Saved entries
* * *
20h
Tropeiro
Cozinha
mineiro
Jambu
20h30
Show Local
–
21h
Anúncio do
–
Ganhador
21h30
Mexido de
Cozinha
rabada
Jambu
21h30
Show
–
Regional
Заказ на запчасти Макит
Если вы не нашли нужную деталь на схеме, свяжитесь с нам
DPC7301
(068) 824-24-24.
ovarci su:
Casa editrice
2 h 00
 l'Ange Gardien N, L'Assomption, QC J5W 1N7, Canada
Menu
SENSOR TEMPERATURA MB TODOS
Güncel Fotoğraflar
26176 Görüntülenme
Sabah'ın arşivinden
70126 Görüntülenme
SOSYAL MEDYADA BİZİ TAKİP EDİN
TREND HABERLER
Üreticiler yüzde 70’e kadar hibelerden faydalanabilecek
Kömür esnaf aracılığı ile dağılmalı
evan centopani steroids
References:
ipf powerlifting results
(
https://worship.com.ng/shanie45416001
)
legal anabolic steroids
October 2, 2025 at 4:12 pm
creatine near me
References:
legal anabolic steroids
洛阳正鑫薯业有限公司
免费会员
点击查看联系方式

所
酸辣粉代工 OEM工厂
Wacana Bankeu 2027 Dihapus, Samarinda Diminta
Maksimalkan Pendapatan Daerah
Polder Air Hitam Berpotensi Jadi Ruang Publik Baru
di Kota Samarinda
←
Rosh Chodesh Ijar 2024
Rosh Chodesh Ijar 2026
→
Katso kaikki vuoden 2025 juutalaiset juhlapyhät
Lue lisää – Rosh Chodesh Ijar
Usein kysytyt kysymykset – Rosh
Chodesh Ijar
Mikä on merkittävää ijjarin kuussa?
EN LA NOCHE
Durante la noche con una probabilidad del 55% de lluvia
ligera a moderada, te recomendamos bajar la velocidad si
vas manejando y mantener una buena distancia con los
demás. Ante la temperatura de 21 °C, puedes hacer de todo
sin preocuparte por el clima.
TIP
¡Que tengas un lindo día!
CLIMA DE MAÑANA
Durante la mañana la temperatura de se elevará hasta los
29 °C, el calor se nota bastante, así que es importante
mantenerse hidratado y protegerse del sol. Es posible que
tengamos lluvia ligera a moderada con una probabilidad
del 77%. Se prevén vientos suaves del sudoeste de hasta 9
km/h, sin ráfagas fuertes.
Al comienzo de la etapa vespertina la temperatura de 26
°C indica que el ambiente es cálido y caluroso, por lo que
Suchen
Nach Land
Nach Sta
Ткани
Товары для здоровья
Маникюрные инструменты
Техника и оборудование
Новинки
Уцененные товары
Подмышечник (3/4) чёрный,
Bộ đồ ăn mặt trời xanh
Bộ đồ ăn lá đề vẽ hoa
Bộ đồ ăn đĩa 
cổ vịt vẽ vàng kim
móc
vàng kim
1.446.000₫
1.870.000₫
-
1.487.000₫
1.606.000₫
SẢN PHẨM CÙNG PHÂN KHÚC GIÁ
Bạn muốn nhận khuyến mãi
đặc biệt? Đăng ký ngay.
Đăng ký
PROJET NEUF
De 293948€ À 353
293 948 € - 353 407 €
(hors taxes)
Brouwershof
* * *
Problem:
Transcribe the saved entries from the very first line through the line that contains "ligera a moderada, te", including both of those lines.

Response box:
20h
Tropeiro
Cozinha
mineiro
Jambu
20h30
Show Local
–
21h
Anúncio do
–
Ganhador
21h30
Mexido de
Cozinha
rabada
Jambu
21h30
Show
–
Regional
Заказ на запчасти Макит
Если вы не нашли нужную деталь на схеме, свяжитесь с нам
DPC7301
(068) 824-24-24.
ovarci su:
Casa editrice
2 h 00
 l'Ange Gardien N, L'Assomption, QC J5W 1N7, Canada
Menu
SENSOR TEMPERATURA MB TODOS
Güncel Fotoğraflar
26176 Görüntülenme
Sabah'ın arşivinden
70126 Görüntülenme
SOSYAL MEDYADA BİZİ TAKİP EDİN
TREND HABERLER
Üreticiler yüzde 70’e kadar hibelerden faydalanabilecek
Kömür esnaf aracılığı ile dağılmalı
evan centopani steroids
References:
ipf powerlifting results
(
https://worship.com.ng/shanie45416001
)
legal anabolic steroids
October 2, 2025 at 4:12 pm
creatine near me
References:
legal anabolic steroids
洛阳正鑫薯业有限公司
免费会员
点击查看联系方式

所
酸辣粉代工 OEM工厂
Wacana Bankeu 2027 Dihapus, Samarinda Diminta
Maksimalkan Pendapatan Daerah
Polder Air Hitam Berpotensi Jadi Ruang Publik Baru
di Kota Samarinda
←
Rosh Chodesh Ijar 2024
Rosh Chodesh Ijar 2026
→
Katso kaikki vuoden 2025 juutalaiset juhlapyhät
Lue lisää – Rosh Chodesh Ijar
Usein kysytyt kysymykset – Rosh
Chodesh Ijar
Mikä on merkittävää ijjarin kuussa?
EN LA NOCHE
Durante la noche con una probabilidad del 55% de lluvia
ligera a moderada, te recomendamos bajar la velocidad si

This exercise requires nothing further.